Vaillant observed "several inaccuracies" in Natco's voluntary license application, asserting that, "It is essential that such a candidate [for partnership] is well-qualified and able to commercialize the product for appropriate HIV patients, including but not limited to the ability to facilitate the availability of tropism testing, which is needed to identify which patients will benefit from maraviroc." Vaillant also questioned if Natco had the regulatory approvals to market maraviroc in India (Also see "ViiV Healthcare Questions Natco's Ability To Make And Sell Selzentry In India; Stays Silent On Voluntary License Issue" - Scrip, 2 Jun, 2011.).
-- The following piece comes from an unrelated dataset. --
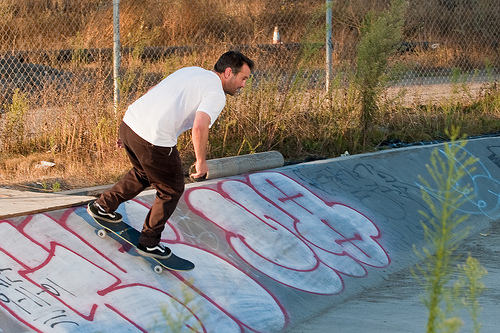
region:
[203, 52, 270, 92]
head of a person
Low Returns, Tough Technology Barriers?

A Natco official asking not to be named said that ViiV had reached out to Natco but that partnership discussions did not progress. The official said it would be speculative to discuss ViiV’s moves to license the drug to another Indian rival company.

The market in India is relatively small for Celsentri given the fact that the drug works on a very small proportion of HIV patients. Celsentri is specifically indicated for treatment-experienced patients that can be detected by a test known as CCR5-tropic HIV-1. As such, ViiV considers Celsentri "unique" and is concerned that some companies may not have the expertise to manufacture and sell the product.

An industry expert noted that Natco may have chosen not to press for a compulsory license to the Controller of Patents in India because of the small size of the market for Celsentri.